Brindo por ellos, por quienes olvidan que de su mano recorriste garitos perdidos del viejo Madrid, a los que todavía sigues escapándote de vez en cuando alguna de esas noches en las que necesitas reafirmar de dónde vienes, ya que nunca conseguiste llegar donde esperabas. No como ellos, que están seguros de su triunfo y han conseguido medrar, dejando a un lado nostalgias absurdas, para alcanzar el nivel que tú, ni soñando, conseguirás ya alcanzar un día.

Foto: Pixabay
Algunos se van sin decir adiós. Otros, por el contrario, van emitiendo señales que en principio no eres capaz de interpretar. Te relatan sus mundos de Yupi en los que se sienten del todo satisfechos, como si hubieran descubierto la verdadera razón de su paso por este mundo.
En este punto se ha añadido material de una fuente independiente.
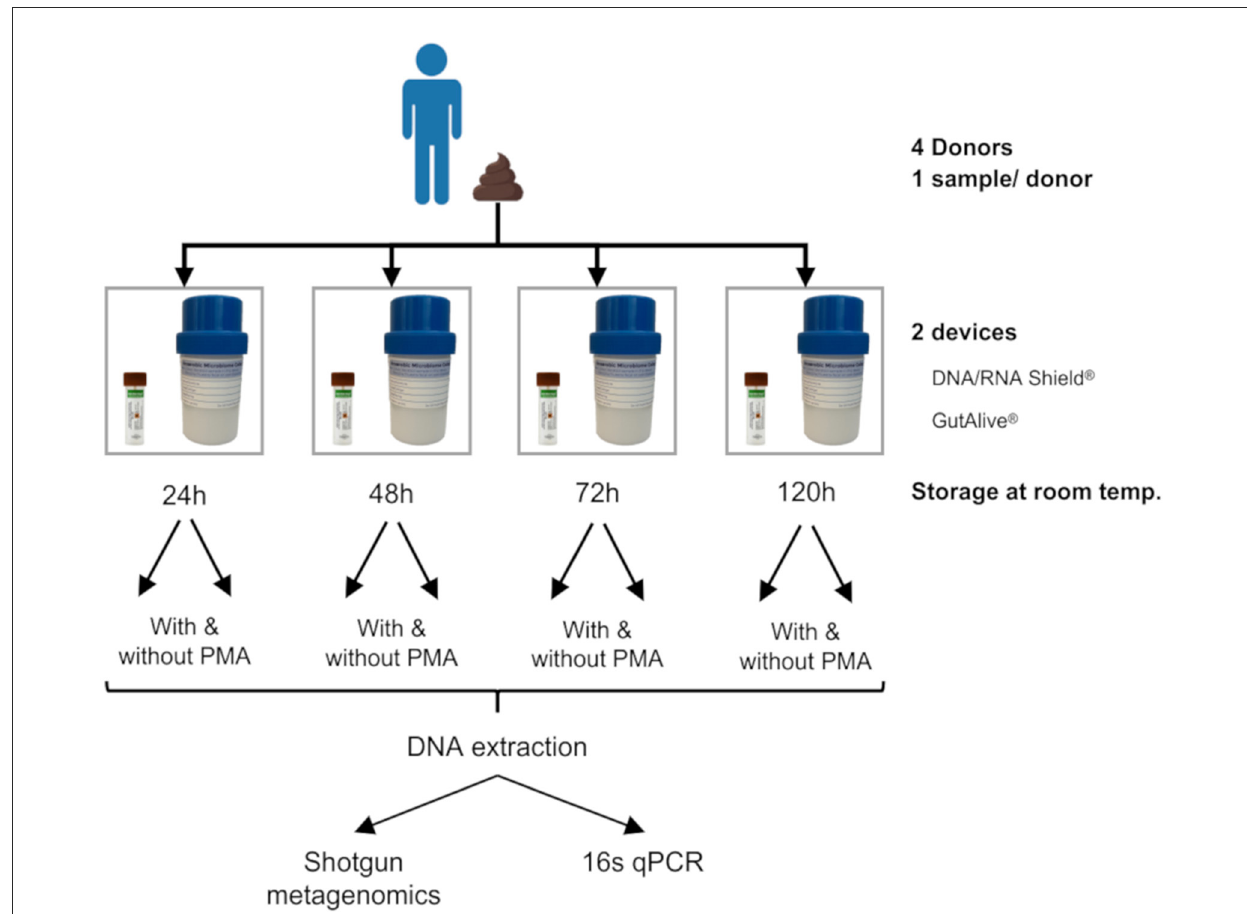
FIGURE1 Experimental design. One stool sample was self-collected by each donor (with a total of four donors). Each fecal sample was divided into eight subsamples by the donor at the time of deposition, four of which were collected with DNA/RNA Shield ® and the other four with GutAlive ® . Samples were processed at 24, 48, 72, and 120h at room temperature, treated with or without PMA. The DNA was extracted from each sample to perform shotgun metagenomics and 16s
Ellos triunfan y tú te aguantas, no has tenido la misma suerte y por eso no les queda más remedio que abandonarte en su camino hacia la gloria. Ya no les sirves, y permanecer a tu lado les supone una carga innecesaria de malas influencias. Desde la cima de su éxito mirar hacia abajo les produce vértigo y no quieren arriesgarse a caer. 

A estos personajes, por los que brindo, he decidido mirarlos de frente y no agachar la cabeza ante ellos. Si eligen marcharse, que no vuelvan: ya no estoy para esperar a que se caigan del guindo. Cuando éramos más jóvenes, a algunos se les veía venir de lejos, por sus actitudes chulescas y prepotentes. Estaban ahí y te perdonaban la vida por compartir su espacio contigo. A mí no solían engañarme y los calaba a las primeras de cambio. Pero ahora es distinto. Ya no me sobran años para aguantar que se vayan y esperar pacientemente que regresen con el rabo entre las piernas. Si se van, que no vuelvan. Ni siquiera para recuperar un mínimo de autenticidad el día que, inevitablemente, aterricen en el mundo real. Yo ya no los espero. Cerré la puerta con llave cuando la traspasaron. Allá ellos si decidieron olvidar las infinitas risas que compartimos sentados en cualquier parque, los abrazos eternos de cada despedida o las horas robadas al sueño para apurar cada noche como si fuera la última.

De algunas personas por las que brindo jamás hubiera imaginado que iban a desaparecer con tan poca clase y tan mal estilo. Pero, como estoy segura de que tarde o temprano volverán al redil, desde aquí les digo que quizás a su vuelta ya no me encuentren. Una se va haciendo mayor y no está dispuesta a aguantar tantas idas y venidas. Eso sí, el día que necesiten de nuevo dar un trago de mi cerveza, les recordaré que los años transcurridos desde la última litrona que apuramos juntos me hacen imposible compartir ahora ni un simple sorbo con ellos. Que mis garitos preferidos echaron el cierre hace tiempo y he tenido que reciclarme, eso sí, sin perder las esencias, porque yo siempre fui muy de barrio y nunca me sedujeron las luces de neón. Y si quisieran tomarme de la mano para recordar los viejos tiempos, pues lo siento, hace mucho que me agarré con fuerza a los que nunca me soltaron, compartiendo todos esos momentos que ellos se perdieron en su camino hacia el éxito. Lo dicho, salud…, ¡y cerveza!